══ EXTRAIT DU TEXTE
L'auteur de Pinocchio, récit pour l'enfance traduit dans toutes les langues, est bien moins connu que son pantin de bois, tant il est vrai que les figures mythiques des œuvres d'art échappent à leur créateur pour vivre leur propre vie. Né à Florence en 1826, Carlo Lorenzini, qui lutte pour le Risorgimento de la nation italienne, est invité, après avoir participé aux campagnes de libération de 1849 et 1859, à ne plus se mêler de politique et il adopte par prudence le pseudonyme de Collodi, qui est le nom du village natal de sa mère. L'unité italienne achevée, il traduit des fables de Perrault et de Mme d'Aulnoy, puis publie des histoires pour enfants (Giannettino, 1877, et Minuzzolo, 1878) dont les petits héros ne parviendront jamais à conquérir l'immortalité.
════
_CONSIGNE 1_
Relevez toutes les années citées dans l'extrait sur l'auteur de Pinocchio.
_CONSIGNE 2_
Reproduisez à l'identique le passage de l'extrait sur l'auteur de Pinocchio qui va de "L'auteur de Pinocchio, récit" à "à conquérir l'immortalité.", ces deux bornes comprises.
_CONSIGNE 3_
Répondez brièvement aux questions suivantes d'après l'extrait sur l'auteur de Pinocchio.
(a) Dans quelle ville Carlo Lorenzini est-il né ?
(b) D'où vient le pseudonyme de Collodi ?
(c) De quels auteurs traduit-il des fables une fois l'unité italienne achevée ?
══ MATÉRIEL RECUEILLI
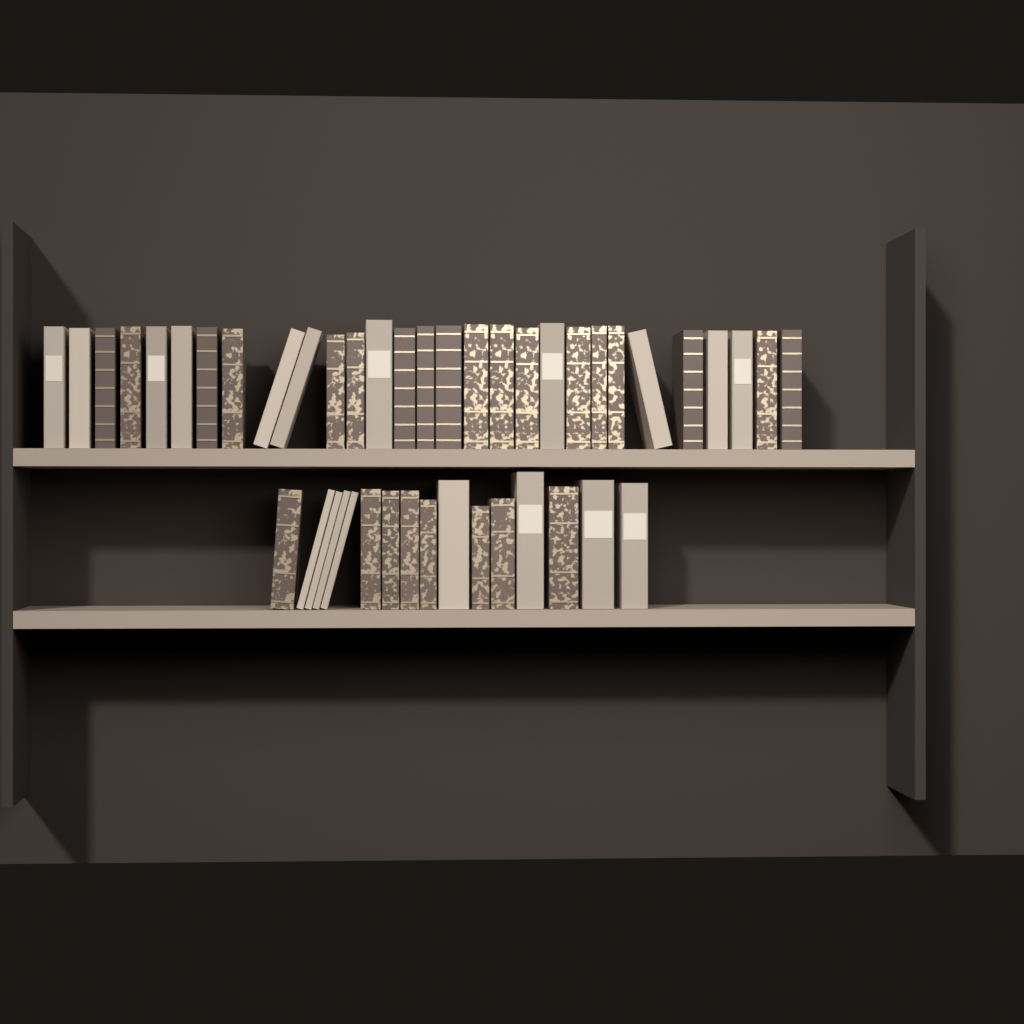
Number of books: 45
════
_RÉSULTAT FINAL 1_
1826, 1849, 1859, 1877, 1878

_RÉSULTAT FINAL 2_
L'auteur de Pinocchio, récit pour l'enfance traduit dans toutes les langues, est bien moins connu que son pantin de bois, tant il est vrai que les figures mythiques des œuvres d'art échappent à leur créateur pour vivre leur propre vie. Né à Florence en 1826, Carlo Lorenzini, qui lutte pour le Risorgimento de la nation italienne, est invité, après avoir participé aux campagnes de libération de 1849 et 1859, à ne plus se mêler de politique et il adopte par prudence le pseudonyme de Collodi, qui est le nom du village natal de sa mère. L'unité italienne achevée, il traduit des fables de Perrault et de Mme d'Aulnoy, puis publie des histoires pour enfants (Giannettino, 1877, et Minuzzolo, 1878) dont les petits héros ne parviendront jamais à conquérir l'immortalité.

_RÉSULTAT FINAL 3_
(a) À Florence.
(b) C'est le nom du village natal de sa mère.
(c) De Perrault et de Mme d'Aulnoy.